Ils revenaient d’un concert des Smiths… Bien sûr, ce n’était pas eux pour de vrai. Ce n’était pas des hologrammes, ni des robots et encore moins des sosies à leur image. Mais ils étaient là en vrai. En chair, en os et en sueur. Et le public aussi était vrai, ce n’était pas du virtuel, ni de l’hypnose, ni des faux souvenirs imprimés dans la cervelle – ce truc n’avait jamais marché, parce qu’il aurait fallu imprimer les mêmes souvenirs synchronisés dans tous les autres centres nerveux du corps pour que l’illusion soit parfaite, et on n’en était pas là…
Allan était encore émerveillé de sa soirée, de l’after avec le groupe qui avait suivi. Aucun excès, aucune drogue, juste de la chaleur humaine… Et ils avaient joué de nouveau, et Allan, qui n’aurait jamais osé le faire lors du vrai concert, avait sacrifié à la tradition de serrer dans ses bras Morrissey, sans aucune arrière-pensée, juste de la pure communion, une tendresse infinie…
Bien sûr, ce n’était pas Morrissey, et c’était lui en même temps. Personne n’avait venu venir ce que tout le monde avait coutume d’appeler « L’invention ». C’était un truc qui avait simplement et instantanément ruiné les vendeurs de drogues, et toute l’économie internationale et tous les gouvernements qu’il y avait derrière.
Sur tous les media, le message unique était répété associé aux pires images, au pire son pour interdire aux masses d’user de l’invention. Le gouvernement, dans ses derniers errements, avait tout tenté – il avait lâché toutes les sectes, mobilisé tous les dealers pour faire du porte à porte et promettre l’enfer et la rédemption en même temps. Mais tout le monde avait déjà essayé l’Invention, et plus personne ne se connectait, plus personne ne suivait.
La police et l’armée et tout le reste de l’administration lâchèrent les gouvernants, lâchèrent les maîtres, et l’élite, persuadée que le pays sombrait dans un genre d’apocalypse zombie que même la bande dessinée, HBO, AMZ, le FBI, la CIA, Assange et Snowden réunis n’avaient pas vu venir - l'élite prit la fuite, persuadée qu’une bonne vieille dictature sanguinaire aux petits oignons les accueilleraient avec leur petit personnel et tout ce qu’ils avaient volé.

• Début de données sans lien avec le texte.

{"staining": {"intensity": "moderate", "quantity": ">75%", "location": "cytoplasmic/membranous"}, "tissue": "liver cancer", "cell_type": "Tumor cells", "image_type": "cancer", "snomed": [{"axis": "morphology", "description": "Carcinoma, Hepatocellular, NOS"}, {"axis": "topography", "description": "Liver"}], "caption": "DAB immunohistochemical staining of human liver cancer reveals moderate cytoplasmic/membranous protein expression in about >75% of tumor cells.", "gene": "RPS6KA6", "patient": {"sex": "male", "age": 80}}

Même le Vatican avait presque été déserté par ses maîtres, à part bien sûr une poignée de plus ou moins innocents et d’autres qui ne doutaient de rien. La majorité de la clique était en effet persuadées que le Jugement Dernier allait arriver, et absolument certains qu’aucune extrême onction et qu’aucune des indulgences qu’ils avaient vendues n’avaient fonctionné, puisque les intéressés revenaient demander le remboursement à leurs descendants de toutes les sommes versées plus le préjudice moral de toute une vie de souffrance à croire en une faute qu’ils n’avaient pas commises et à un paradis où personne n’allait jamais.
Pourtant, le principe de l’Invention était simple, et n’impliquait la prise d’aucune pilule, ni d’exposition aux radiations ou l’immersion dans on ne sait quel liquide – eau bénite, sang de vierge, lait de chèvre – les gens avaient à toutes les époques, tout essayé. Non, l’Invention faisait partie du pack de base à la livraison du corps humain à ce monde – certains parlaient de vaisseau : tout être vivant était forcément relié à une masse d’être vivants que ce soit en direction du passé comme en direction du futur ou encore dans toutes les directions.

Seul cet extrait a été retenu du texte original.